Why is $SL_2(\mathbb F_4)\cong \operatorname{Alt}(5)$? What's wrong with my work?

Question

Why is $SL_2(\mathbb F_4)\cong \operatorname{Alt}(5)$? They both have order $60$ and if a group of order $60$ has more than one Sylow $5$-subgroup, it must be $\operatorname{Alt}(5)$. But I just can't find an element in $SL_2(\mathbb F_4)$ which is of order $5$, let alone two of them! What's more, there's no element in $\operatorname{Alt}(5)$ of order $4$, $\begin{pmatrix}1&1\\0&1\\\end{pmatrix}\in SL_2(\mathbb F_4)$ is an element of order $4$. There has to be something wrong here, which I can't figure out. What's wrong here though?

Answer 1

The problem seems to be not knowing what the field $\Bbb{F}_4$ looks like. Most notably, you should not confuse it with the residue class ring $\Bbb{Z}/4\Bbb{Z}$. That is not a field, because the class $\overline{2}$ has no multiplicative inverse.

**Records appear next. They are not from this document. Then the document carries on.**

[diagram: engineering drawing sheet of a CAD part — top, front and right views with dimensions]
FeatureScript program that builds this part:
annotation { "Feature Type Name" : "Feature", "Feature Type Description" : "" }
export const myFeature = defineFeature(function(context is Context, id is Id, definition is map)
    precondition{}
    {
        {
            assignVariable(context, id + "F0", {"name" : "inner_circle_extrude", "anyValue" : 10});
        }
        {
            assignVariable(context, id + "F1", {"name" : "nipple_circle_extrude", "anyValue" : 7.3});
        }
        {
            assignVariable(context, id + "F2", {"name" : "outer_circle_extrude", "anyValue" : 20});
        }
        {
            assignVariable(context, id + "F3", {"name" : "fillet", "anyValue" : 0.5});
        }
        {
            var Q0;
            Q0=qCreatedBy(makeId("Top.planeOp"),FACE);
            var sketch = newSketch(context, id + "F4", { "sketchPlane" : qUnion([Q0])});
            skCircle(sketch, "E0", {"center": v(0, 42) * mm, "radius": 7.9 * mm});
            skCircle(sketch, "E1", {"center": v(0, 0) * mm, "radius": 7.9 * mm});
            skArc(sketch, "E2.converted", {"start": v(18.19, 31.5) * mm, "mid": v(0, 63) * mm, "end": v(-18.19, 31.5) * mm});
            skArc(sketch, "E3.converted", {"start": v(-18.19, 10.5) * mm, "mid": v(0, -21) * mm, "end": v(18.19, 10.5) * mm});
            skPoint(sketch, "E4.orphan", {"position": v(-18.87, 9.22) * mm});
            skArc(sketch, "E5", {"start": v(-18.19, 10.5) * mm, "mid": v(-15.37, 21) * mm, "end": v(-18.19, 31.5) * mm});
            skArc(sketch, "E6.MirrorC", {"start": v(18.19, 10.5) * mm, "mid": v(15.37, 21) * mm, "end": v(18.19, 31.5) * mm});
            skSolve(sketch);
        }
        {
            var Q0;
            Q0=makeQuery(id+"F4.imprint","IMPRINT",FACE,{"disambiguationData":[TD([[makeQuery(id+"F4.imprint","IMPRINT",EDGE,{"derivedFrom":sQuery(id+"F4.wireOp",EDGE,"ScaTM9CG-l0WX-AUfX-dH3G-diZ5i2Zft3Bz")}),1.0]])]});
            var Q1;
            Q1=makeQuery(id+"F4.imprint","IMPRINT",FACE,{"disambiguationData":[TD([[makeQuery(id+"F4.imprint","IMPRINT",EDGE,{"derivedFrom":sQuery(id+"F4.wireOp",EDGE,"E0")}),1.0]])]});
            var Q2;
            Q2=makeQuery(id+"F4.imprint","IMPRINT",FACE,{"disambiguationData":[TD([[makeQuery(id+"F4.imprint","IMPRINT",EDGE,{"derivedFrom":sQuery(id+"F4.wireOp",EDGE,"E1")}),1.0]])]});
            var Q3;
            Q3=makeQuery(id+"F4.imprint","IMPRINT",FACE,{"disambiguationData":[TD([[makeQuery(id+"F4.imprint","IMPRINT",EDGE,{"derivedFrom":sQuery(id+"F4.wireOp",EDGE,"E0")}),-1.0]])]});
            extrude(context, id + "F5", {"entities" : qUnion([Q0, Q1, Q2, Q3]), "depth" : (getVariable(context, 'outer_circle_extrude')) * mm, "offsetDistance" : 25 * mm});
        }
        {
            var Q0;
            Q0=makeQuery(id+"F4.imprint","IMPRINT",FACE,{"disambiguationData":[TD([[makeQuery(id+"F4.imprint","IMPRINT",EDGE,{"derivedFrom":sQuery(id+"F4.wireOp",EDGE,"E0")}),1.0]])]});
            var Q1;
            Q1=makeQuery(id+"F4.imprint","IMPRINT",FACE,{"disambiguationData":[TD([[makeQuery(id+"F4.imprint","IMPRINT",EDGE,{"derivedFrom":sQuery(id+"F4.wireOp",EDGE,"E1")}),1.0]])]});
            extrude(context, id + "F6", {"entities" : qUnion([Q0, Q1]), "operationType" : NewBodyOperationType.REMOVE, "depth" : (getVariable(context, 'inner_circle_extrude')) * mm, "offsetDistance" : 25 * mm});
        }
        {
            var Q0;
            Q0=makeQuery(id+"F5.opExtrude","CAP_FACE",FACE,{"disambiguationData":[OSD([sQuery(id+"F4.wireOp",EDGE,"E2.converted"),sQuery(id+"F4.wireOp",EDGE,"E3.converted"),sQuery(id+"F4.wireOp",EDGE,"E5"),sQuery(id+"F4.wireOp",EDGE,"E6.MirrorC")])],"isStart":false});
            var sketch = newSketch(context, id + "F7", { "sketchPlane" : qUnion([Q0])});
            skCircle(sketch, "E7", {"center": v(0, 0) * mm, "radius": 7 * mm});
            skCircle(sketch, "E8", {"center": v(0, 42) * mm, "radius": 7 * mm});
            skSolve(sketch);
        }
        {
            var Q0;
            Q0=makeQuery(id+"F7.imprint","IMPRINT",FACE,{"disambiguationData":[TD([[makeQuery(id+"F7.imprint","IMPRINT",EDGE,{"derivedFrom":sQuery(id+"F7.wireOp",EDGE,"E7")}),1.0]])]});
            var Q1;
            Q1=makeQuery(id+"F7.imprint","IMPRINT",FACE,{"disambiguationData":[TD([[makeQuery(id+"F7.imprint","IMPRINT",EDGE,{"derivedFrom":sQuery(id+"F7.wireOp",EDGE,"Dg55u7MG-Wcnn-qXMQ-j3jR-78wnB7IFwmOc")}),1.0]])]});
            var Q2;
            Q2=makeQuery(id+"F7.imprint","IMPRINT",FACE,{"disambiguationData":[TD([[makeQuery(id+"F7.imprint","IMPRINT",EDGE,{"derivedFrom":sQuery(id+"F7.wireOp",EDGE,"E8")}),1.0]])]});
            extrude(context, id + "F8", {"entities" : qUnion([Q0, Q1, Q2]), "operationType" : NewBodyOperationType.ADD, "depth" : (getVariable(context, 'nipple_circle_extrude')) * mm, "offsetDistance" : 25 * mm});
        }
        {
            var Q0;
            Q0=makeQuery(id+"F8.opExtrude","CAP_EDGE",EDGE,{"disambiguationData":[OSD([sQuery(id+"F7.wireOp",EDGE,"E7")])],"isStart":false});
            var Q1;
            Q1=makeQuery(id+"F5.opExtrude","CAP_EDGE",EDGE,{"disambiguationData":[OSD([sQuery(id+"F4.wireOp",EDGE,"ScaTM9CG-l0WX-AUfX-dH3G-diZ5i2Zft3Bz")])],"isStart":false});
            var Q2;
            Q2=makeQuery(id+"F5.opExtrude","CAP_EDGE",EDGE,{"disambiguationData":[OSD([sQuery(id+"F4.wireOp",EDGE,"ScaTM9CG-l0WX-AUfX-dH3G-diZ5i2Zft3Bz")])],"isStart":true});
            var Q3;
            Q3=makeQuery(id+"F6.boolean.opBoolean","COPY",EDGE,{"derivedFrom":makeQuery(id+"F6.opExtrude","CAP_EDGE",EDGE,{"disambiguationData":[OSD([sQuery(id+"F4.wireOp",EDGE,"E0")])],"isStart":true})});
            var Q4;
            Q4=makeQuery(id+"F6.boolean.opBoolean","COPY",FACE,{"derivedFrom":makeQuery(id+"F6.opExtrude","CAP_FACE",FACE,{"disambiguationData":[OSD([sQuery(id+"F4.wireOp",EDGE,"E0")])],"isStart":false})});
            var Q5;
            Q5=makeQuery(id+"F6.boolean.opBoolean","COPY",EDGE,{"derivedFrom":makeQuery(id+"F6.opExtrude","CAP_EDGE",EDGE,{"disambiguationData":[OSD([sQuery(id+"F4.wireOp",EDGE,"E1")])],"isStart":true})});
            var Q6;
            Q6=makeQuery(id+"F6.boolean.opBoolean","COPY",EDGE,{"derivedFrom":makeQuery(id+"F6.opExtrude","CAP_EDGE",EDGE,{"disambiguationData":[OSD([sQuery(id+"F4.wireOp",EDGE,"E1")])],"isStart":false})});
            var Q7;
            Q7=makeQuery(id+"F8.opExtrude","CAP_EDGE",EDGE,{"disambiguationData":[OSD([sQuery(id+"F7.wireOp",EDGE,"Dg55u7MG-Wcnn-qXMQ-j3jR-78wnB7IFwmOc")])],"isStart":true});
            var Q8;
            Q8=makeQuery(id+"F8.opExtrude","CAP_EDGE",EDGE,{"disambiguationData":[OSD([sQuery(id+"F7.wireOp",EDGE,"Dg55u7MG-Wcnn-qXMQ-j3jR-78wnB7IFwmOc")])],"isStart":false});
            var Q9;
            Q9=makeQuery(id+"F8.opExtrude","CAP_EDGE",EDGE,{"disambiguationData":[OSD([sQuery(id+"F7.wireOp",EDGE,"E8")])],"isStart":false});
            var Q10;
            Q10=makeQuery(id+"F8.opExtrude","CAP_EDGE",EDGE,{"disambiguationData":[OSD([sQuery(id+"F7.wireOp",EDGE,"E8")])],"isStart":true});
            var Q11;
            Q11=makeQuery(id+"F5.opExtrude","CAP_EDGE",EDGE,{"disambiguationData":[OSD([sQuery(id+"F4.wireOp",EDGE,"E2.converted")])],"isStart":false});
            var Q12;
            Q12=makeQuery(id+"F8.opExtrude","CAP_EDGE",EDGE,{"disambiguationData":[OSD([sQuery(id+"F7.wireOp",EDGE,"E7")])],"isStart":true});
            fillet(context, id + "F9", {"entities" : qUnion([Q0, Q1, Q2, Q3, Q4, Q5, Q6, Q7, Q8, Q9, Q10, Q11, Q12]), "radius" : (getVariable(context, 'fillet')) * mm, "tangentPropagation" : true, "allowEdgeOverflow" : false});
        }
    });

The field $\Bbb{F}_4$ is an extension field of $\Bbb{F}_2$, in other words $\Bbb{F}_2\subset \Bbb{F}_4$ in such a way that both addition and multiplication are extended. This extension field can simply be described as

$$\Bbb{F}_4=\{0,1,\omega,\omega+1\},$$ where the arithmetic is determined by the obvious properties of $0$ and $1$, and the relations $1+1=0$ and $\omega^2=\omega+1$ (consequently $\omega^3=1$). If you are familiar with the method of constructing extension fields as quotient rings of the ring of polynomials over the base field, then you can use $$\Bbb{F}_4\simeq\Bbb{F}_2[x]/\langle x^2+x+1\rangle,$$ where the isomorphism sends $\omega\mapsto x+\langle x^2+x+1\rangle$. Here it is crucial that $x^2+x+1$ is an irreducible polynomial in $\Bbb{F}_2[x]$.

With these misunderstanding out of the way you can quickly verify that the set of matrices of the form $$ \left(\begin{array}{cc}1&x\\0&1\end{array}\right) $$ with $x$ ranging over $\Bbb{F}_4$ gives you a Sylow 2-subgroup isomorphic to the Klein 4-group. All the matrices of this form commute with each other, and have squares equal to $I_2$.

On the other hand, the matrix $$ B=\left(\begin{array}{cc}0&1\\1&\omega\end{array}\right) $$ can be shown to be of order five (check it to gain familiarity with the arithmetic of $\Bbb{F}_4$!). I constructed it as a companion matrix of the polynomial $$ p(x)=x^2+\omega x+1\in\Bbb{F}_4[x]. $$ If $\alpha$ is a zero of $p(x)$, we can check, repeatedly using the fact $p(\alpha)=0$, that $$ \begin{aligned} \alpha^2&=\omega\alpha+1,\\ \alpha^3&=\alpha\alpha^2=\omega\alpha^2+\alpha=(\omega^2+1)\alpha+\omega=\omega\alpha+\omega,\\ \alpha^4&=\alpha\alpha^3=\omega\alpha^2+\omega\alpha=(\omega+\omega^2)\alpha+\omega=\alpha+\omega,\\ \alpha^5&=\alpha\alpha^4=\alpha^2+\omega\alpha=1. \end{aligned} $$ So the zeros of $p(x)$ are two elements of order five in an extension field of $\Bbb{F}_4$.